Da mesma forma, é difícil compreender o que ocorreu em Valência em 29 de outubro. A DANA (Depressão Isolada em Níveis Altos, em espanhol) causou a morte de 217 pessoas e 89 estão desaparecidas, até o momento.
A quantidade de água tampouco é fácil de se entender: em 14 horas de chuva, a Agência Estatal de Meteorologia (IMNET) da Espanha registrou 771,8 litros por m². Em apenas uma hora, choveu 184,6 l/m², o recorde do país.
Significa que a água ocupou 3/4 do espaço onde já havia casas, automóveis e pessoas. E que ¼ dessa água caiu praticamente de uma vez, gerando força para empurrar o que havia pela frente. Mais claro ainda: choveu em oito horas o que deveria ter chovido em um ano na região.
Além das dimensões colossais de ambos eventos climáticos extremos, a demora nos sistemas de alerta esteve presente em ambas regiões. As mensagens de alerta sobre a DANA foram enviadas oito horas após o início das chuvas. No RS, os órgãos competentes alertaram a população no 25 de abril, mas apenas no dia 29 o alerta indicou a gravidade do que estava por vir.
No Brasil, a Confederação Nacional das Seguradoras (CNseg) considera que o desastre no RS foi o maior sinistro do país, com impacto de R$1.3 bilhão.
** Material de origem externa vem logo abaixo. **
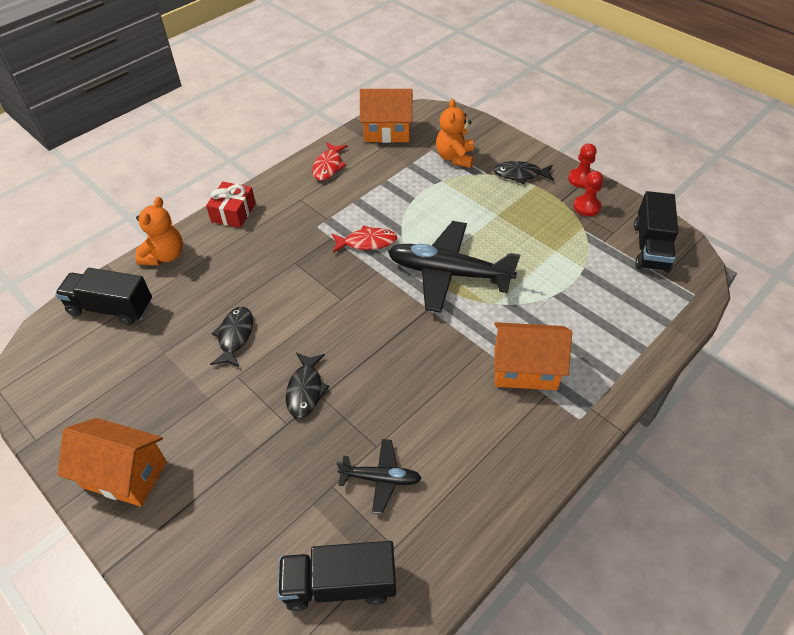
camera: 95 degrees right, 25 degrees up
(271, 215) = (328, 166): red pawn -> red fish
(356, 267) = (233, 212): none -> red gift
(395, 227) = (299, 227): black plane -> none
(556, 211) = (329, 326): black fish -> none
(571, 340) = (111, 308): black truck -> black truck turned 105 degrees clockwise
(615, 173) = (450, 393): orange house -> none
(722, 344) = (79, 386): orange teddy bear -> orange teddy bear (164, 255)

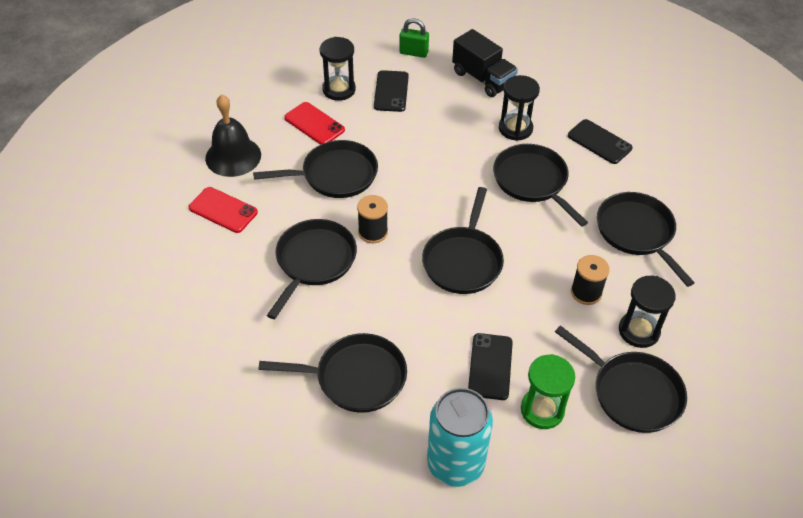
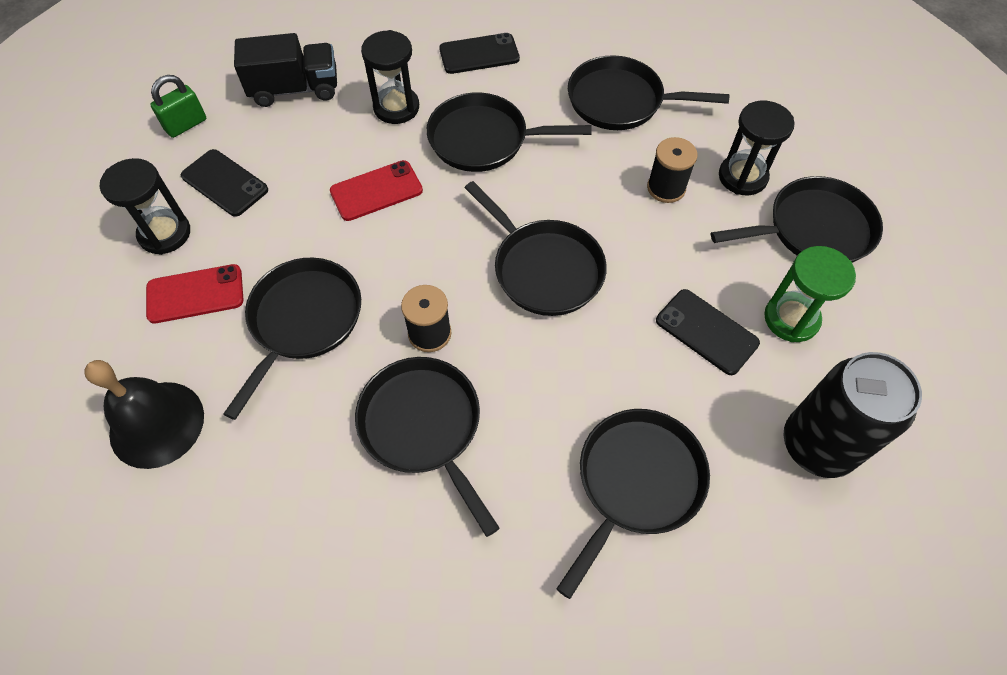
camera: 55 degrees left, 10 degrees up
(223, 210) = (242, 492): red phone -> red phone (376, 191)
(455, 464) = (817, 445): turquoise can -> black can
Na Comunidade Valenciana, o Consórcio de Compensação de Seguros estima prejuízo de €3.5 bilhões em danos, como pelos 100 mil carros destruídos, que levarão dois meses para serem removidos da região.
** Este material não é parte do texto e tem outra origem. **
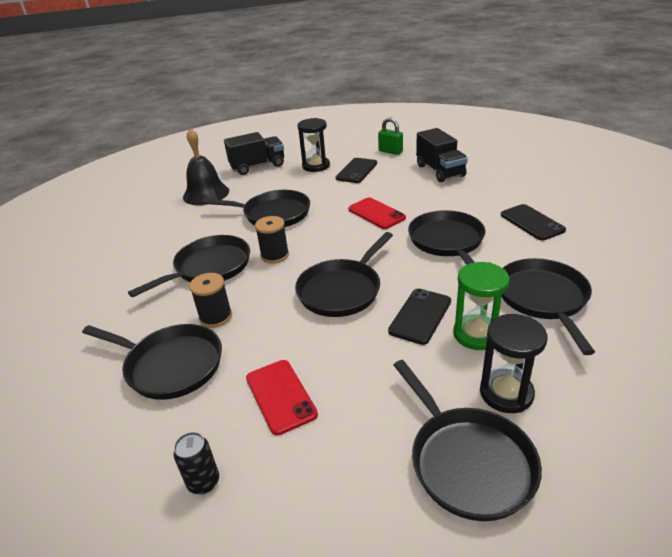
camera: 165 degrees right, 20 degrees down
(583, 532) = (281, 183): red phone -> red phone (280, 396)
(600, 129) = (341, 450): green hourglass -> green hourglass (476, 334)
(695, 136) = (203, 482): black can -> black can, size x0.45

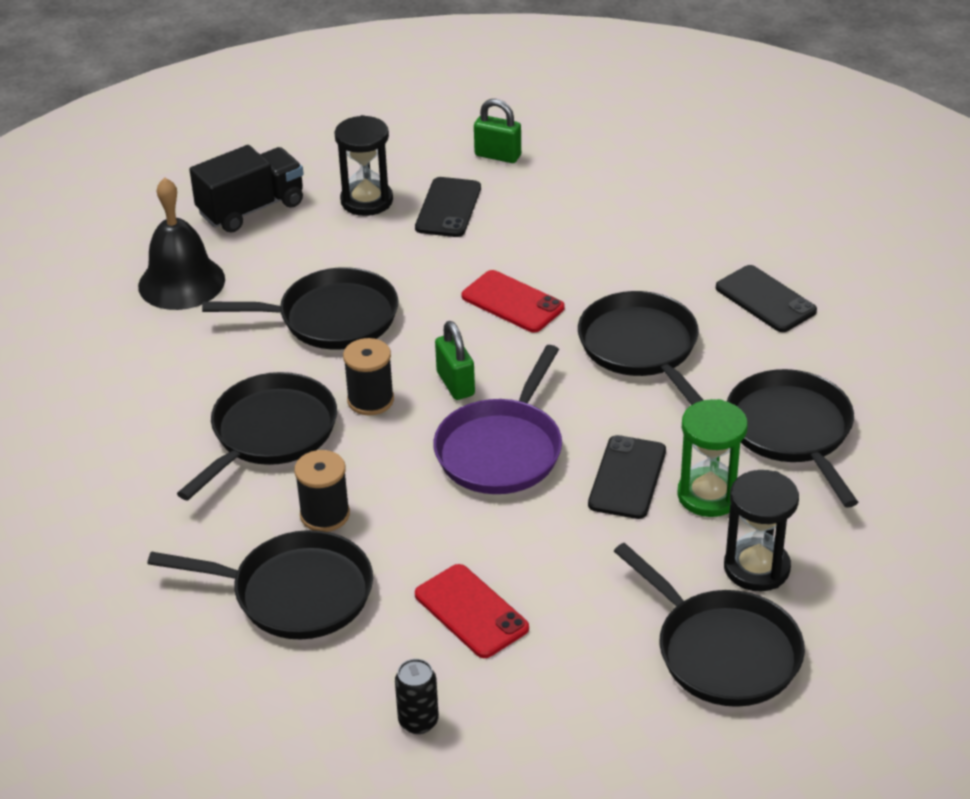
camera: 15 degrees left, 5 degrees up
(328, 251) = (455, 384): none -> green padlock
(342, 290) = (501, 450): black pan -> purple pan
(440, 171) = (599, 198): black truck -> none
No RS, mais de 1800 famílias (mais de 5400 pessoas) ainda vivem em abrigos provisórios, segundo a Secretaria de Desenvolvimento Social (Sedes). Na Espanha, o tema é o estresse pós-traumático sobre as testemunhas do dilúvio.
A água vai baixar em Valência, assim como baixou no RS. Mas as coisas não voltarão a ser como eram, seja na previsão do tempo, na necessidade de sistemas de alerta ou na forma que devemos entender esses eventos extremos, cada vez mais regulares.